Information provided ▸
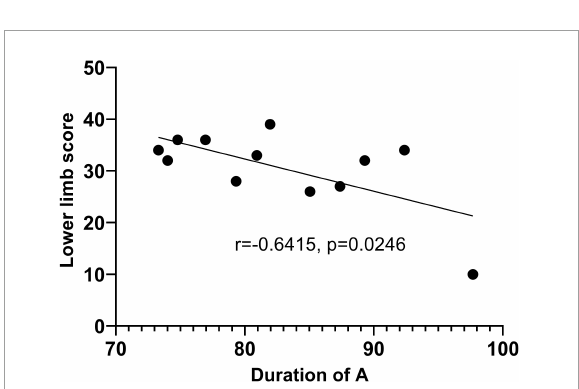
FIGURE6 Linear regression graph between duration of microstate A and lower limb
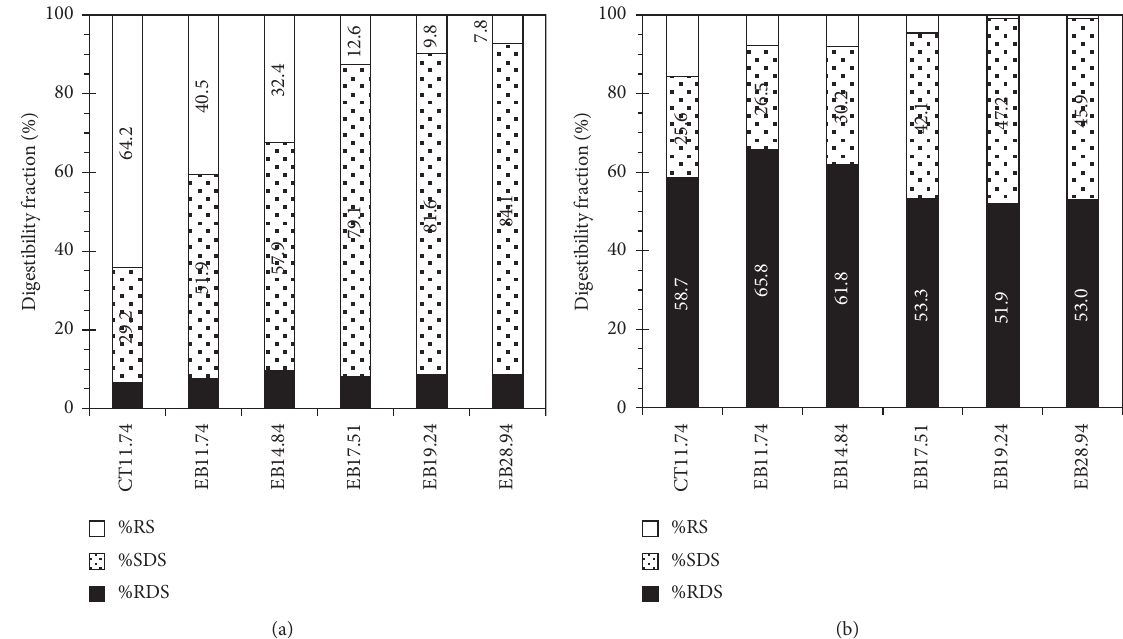
Figure 4: In vitro digestibility of (a) ungelatinized and (b) gelatinized starches.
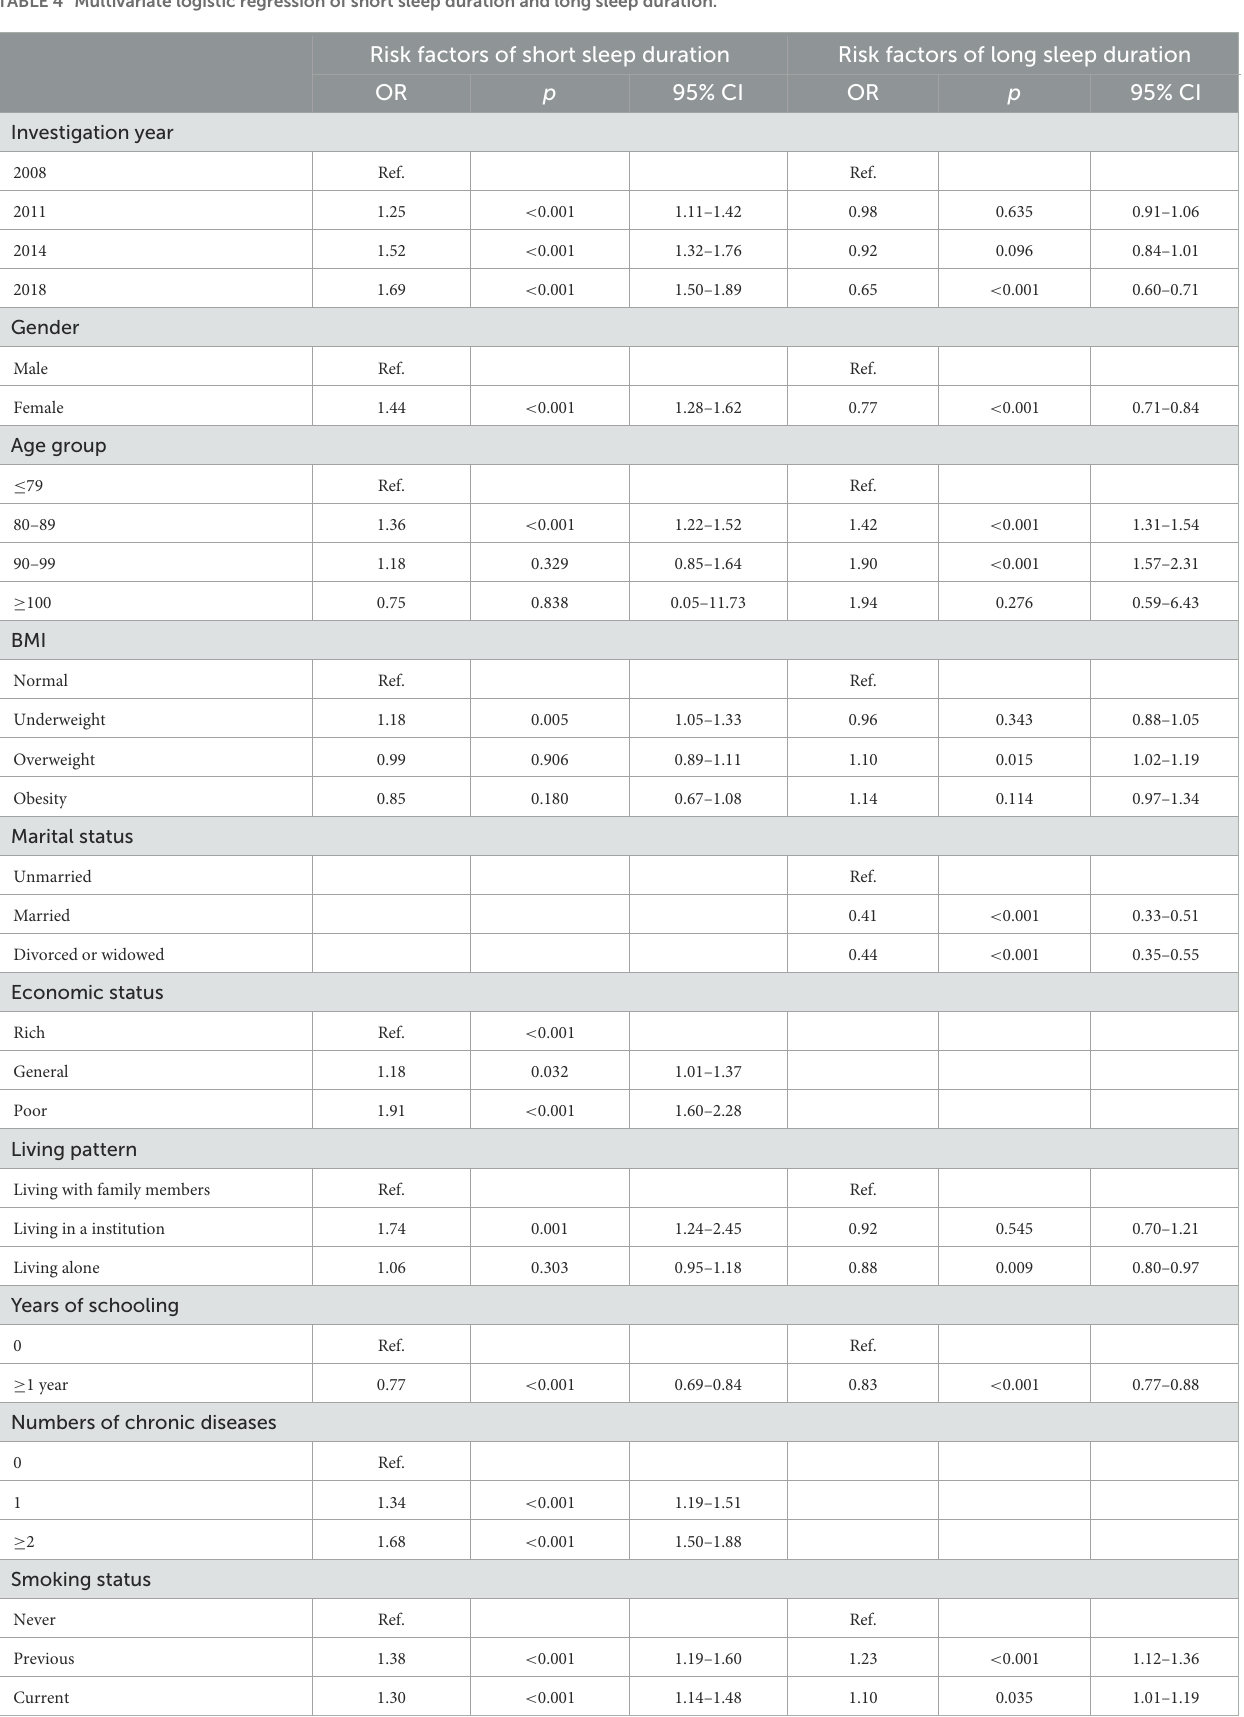
TABLE 4 Multivariate logistic regression of short sleep duration and long sleep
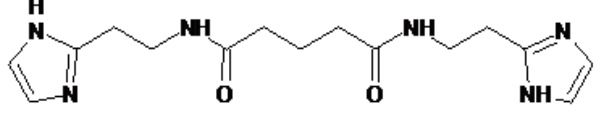
Figure 5. Structural formula of pharmacological compound Treamid, synonym bisamide derivative of dicarboxylic acid, chemical formula N1, N5-bis [2-(1H-imidazole-2-Il)ethyl] glutaramide.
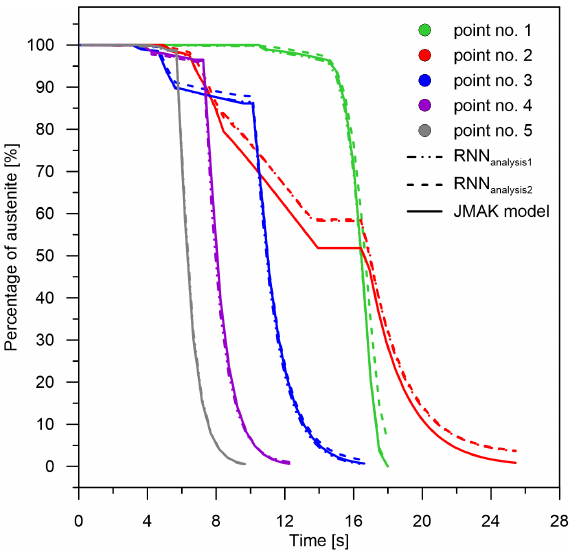
Figure 9. Phase transformation kinetics—analysis No. 1 and analysis No.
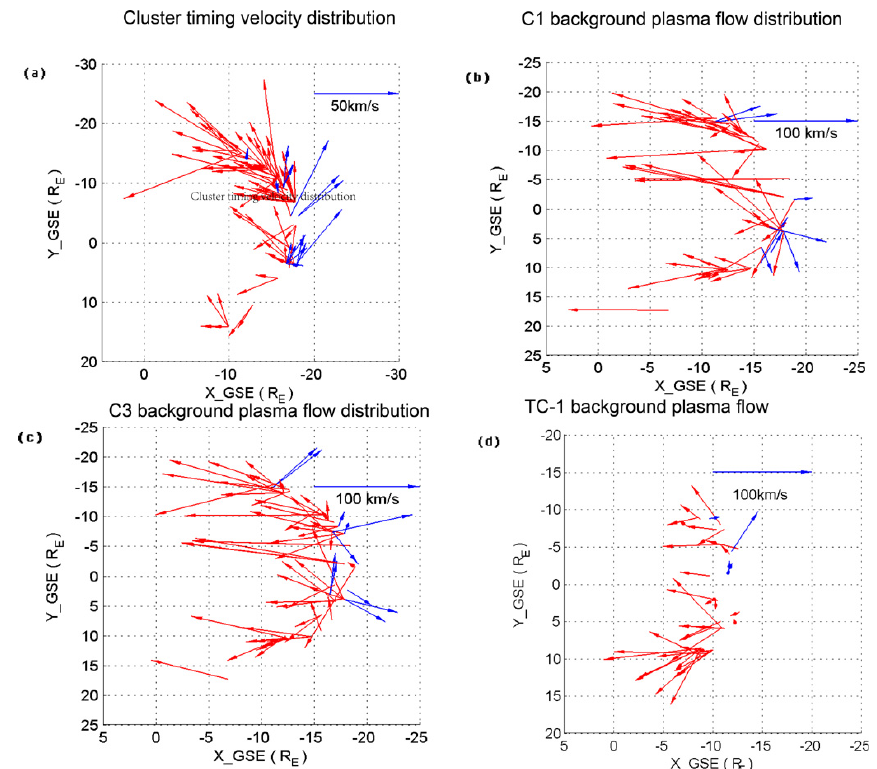
Fig. 8. (a) Distribution of timing velocities in X-Y plane of magnetic holes observed by Cluster. (b) The distribution of background plasma flow velocities observed by C1 in X-Y plane. (c) The distribution of background plasma flow velocities observed by C4 in X-Y plane. (d) Background plasma flow velocity distribution of magnetic holes observed by TC-1 in X-Y plane. The red lines represent magnetic holes propagating towards the Earth. The blue lines represent magnetic holes propagating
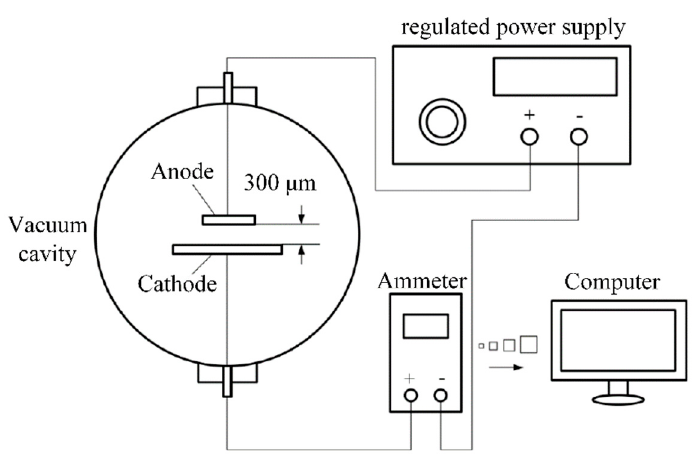
Figure 4. The schematic diagram of the electrodes configuration of field emission measurement.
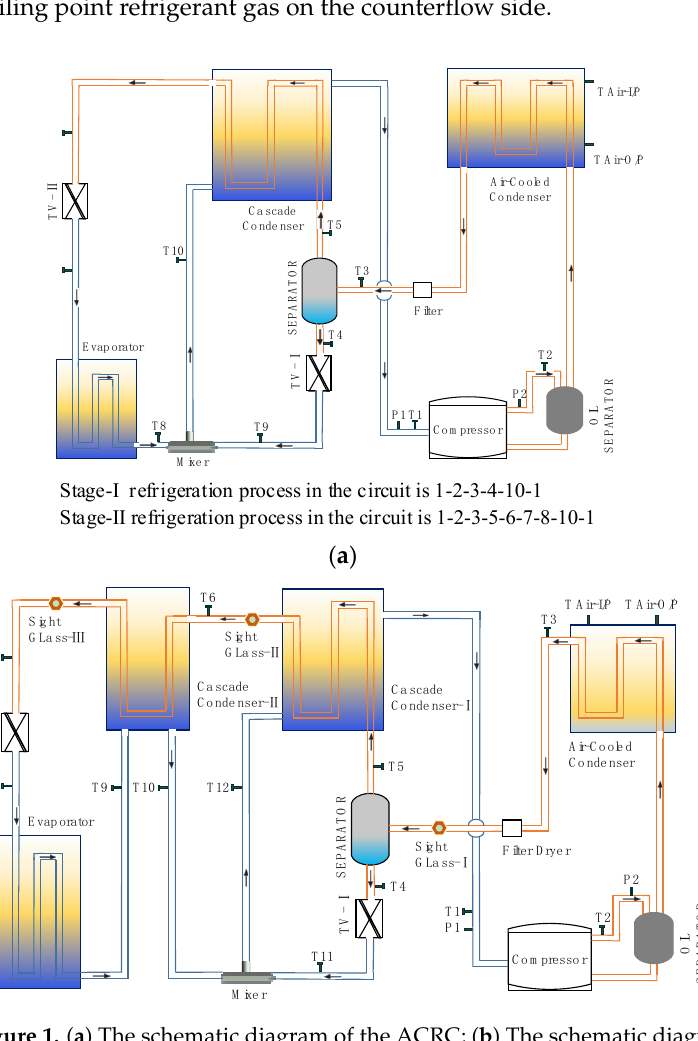
much higher dryness (point 10). The low-pressure refrigerants vapor that flows out of the second cascade condenser joins the two-phase refrigerants that flow out of the TV-I (point 12). The combined mass fluid enters the low-pressure section of the first cascade condenser to evaporate to a higher dryness (point 1). In this process, it provides cooling to the low boiling point refrigerant gas on the counterflow side.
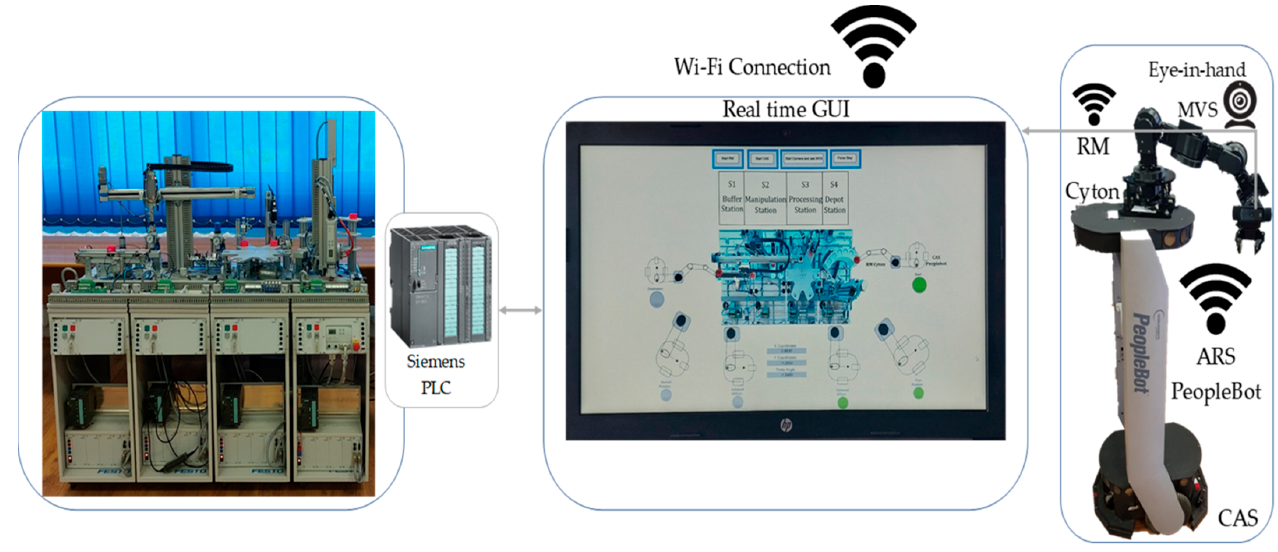
Figure 11. Communication block set of the P/RML, CAS and computer.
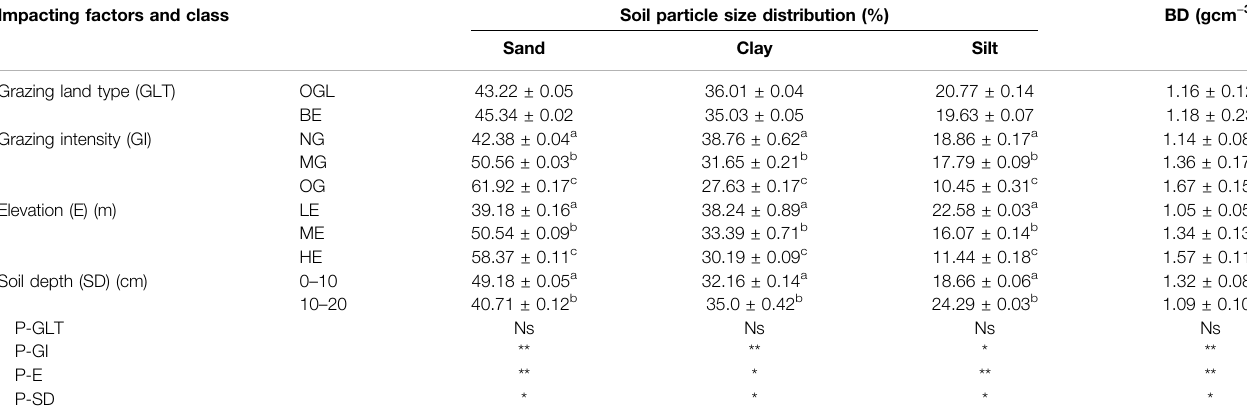
Meanvalueswithincolumnsundereachtopicfollowedbydifferentlettersaresigni fi cantlydifferentfromeachotherat p < 0.05,OGL (cid:1) open-grazingland,BE,bushencroached;NG,non- grazing;MG,moderatelygrazing;OG,overgrazing;LE,lowerelevation;ME,middleelevation;HE,higherelevation;BD,bulkdensity;ns,nonsigni fi cant,*signi fi cant,**highlysigni fi cant.SE (cid:1) standard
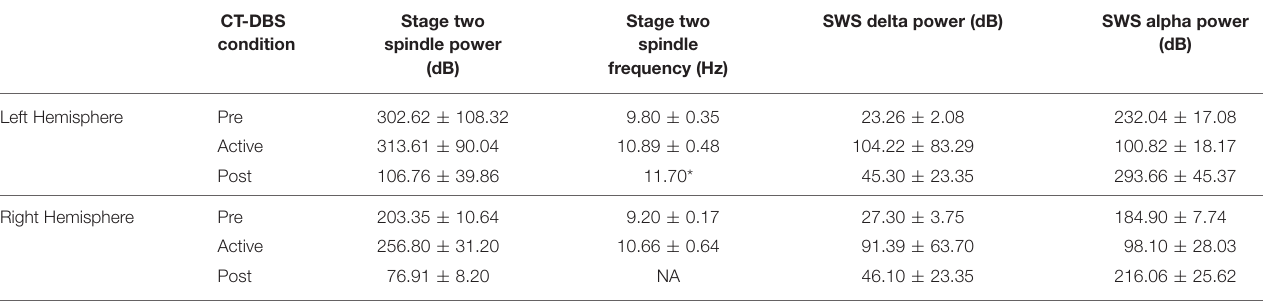
TABLE 1 | Average sleep variables calculated from EEG power spectral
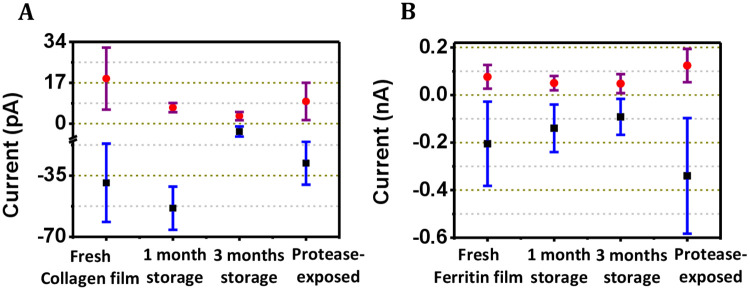
Data variability of the current values for proteins at the different storage conditions.For (A) collagen and (B) ferritin proteins, the variations represented by the purple lines and the blue lines are obtained from the current data points above the zero line and below the zero line, respectively, in the I-V curves.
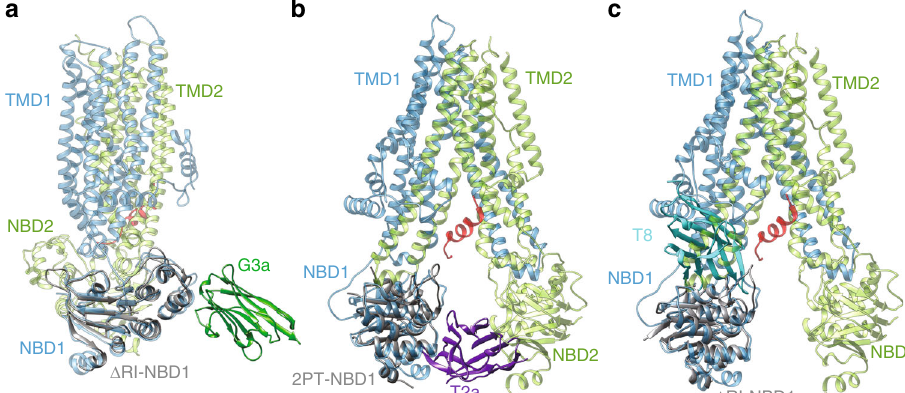
Fig. 6 NBD1-nanobody complexes superimposed onto the structure of CFTR. a The previously reported cryo-EM structure of CFTR (PDB: 5UAK) was aligned with structure of Δ RI-NBD1-G3a complex showing that the epitope is located in the periphery of CFTR. b Same alignment as ( a ) with the structure 2PT-NBD1-T2a complex, showing a compatible binding of nanobody D12 in between the NBDs. c Same alignment as ( a ) with the Δ RI-NBD1-T8 complex where the nanobody overlaps with the TMDs, indicating that binding is not compatible with this conformational state of CFTR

Task statement ▸ Go through the records and repeat each one exactly, skipping anything that is a picture.

Reply ▸
FIGURE6 Linear regression graph between duration of microstate A and lower limb
Figure 4: In vitro digestibility of (a) ungelatinized and (b) gelatinized starches.
TABLE 4 Multivariate logistic regression of short sleep duration and long sleep
Figure 5. Structural formula of pharmacological compound Treamid, synonym bisamide derivative of dicarboxylic acid, chemical formula N1, N5-bis [2-(1H-imidazole-2-Il)ethyl] glutaramide.
Figure 9. Phase transformation kinetics—analysis No. 1 and analysis No.
Fig. 8. (a) Distribution of timing velocities in X-Y plane of magnetic holes observed by Cluster. (b) The distribution of background plasma flow velocities observed by C1 in X-Y plane. (c) The distribution of background plasma flow velocities observed by C4 in X-Y plane. (d) Background plasma flow velocity distribution of magnetic holes observed by TC-1 in X-Y plane. The red lines represent magnetic holes propagating towards the Earth. The blue lines represent magnetic holes propagating
Figure 4. The schematic diagram of the electrodes configuration of field emission measurement.
much higher dryness (point 10). The low-pressure refrigerants vapor that flows out of the second cascade condenser joins the two-phase refrigerants that flow out of the TV-I (point 12). The combined mass fluid enters the low-pressure section of the first cascade condenser to evaporate to a higher dryness (point 1). In this process, it provides cooling to the low boiling point refrigerant gas on the counterflow side.
Figure 11. Communication block set of the P/RML, CAS and computer.
Meanvalueswithincolumnsundereachtopicfollowedbydifferentlettersaresigni fi cantlydifferentfromeachotherat p < 0.05,OGL (cid:1) open-grazingland,BE,bushencroached;NG,non- grazing;MG,moderatelygrazing;OG,overgrazing;LE,lowerelevation;ME,middleelevation;HE,higherelevation;BD,bulkdensity;ns,nonsigni fi cant,*signi fi cant,**highlysigni fi cant.SE (cid:1) standard
TABLE 1 | Average sleep variables calculated from EEG power spectral
Data variability of the current values for proteins at the different storage conditions.For (A) collagen and (B) ferritin proteins, the variations represented by the purple lines and the blue lines are obtained from the current data points above the zero line and below the zero line, respectively, in the I-V curves.
Fig. 6 NBD1-nanobody complexes superimposed onto the structure of CFTR. a The previously reported cryo-EM structure of CFTR (PDB: 5UAK) was aligned with structure of Δ RI-NBD1-G3a complex showing that the epitope is located in the periphery of CFTR. b Same alignment as ( a ) with the structure 2PT-NBD1-T2a complex, showing a compatible binding of nanobody D12 in between the NBDs. c Same alignment as ( a ) with the Δ RI-NBD1-T8 complex where the nanobody overlaps with the TMDs, indicating that binding is not compatible with this conformational state of CFTR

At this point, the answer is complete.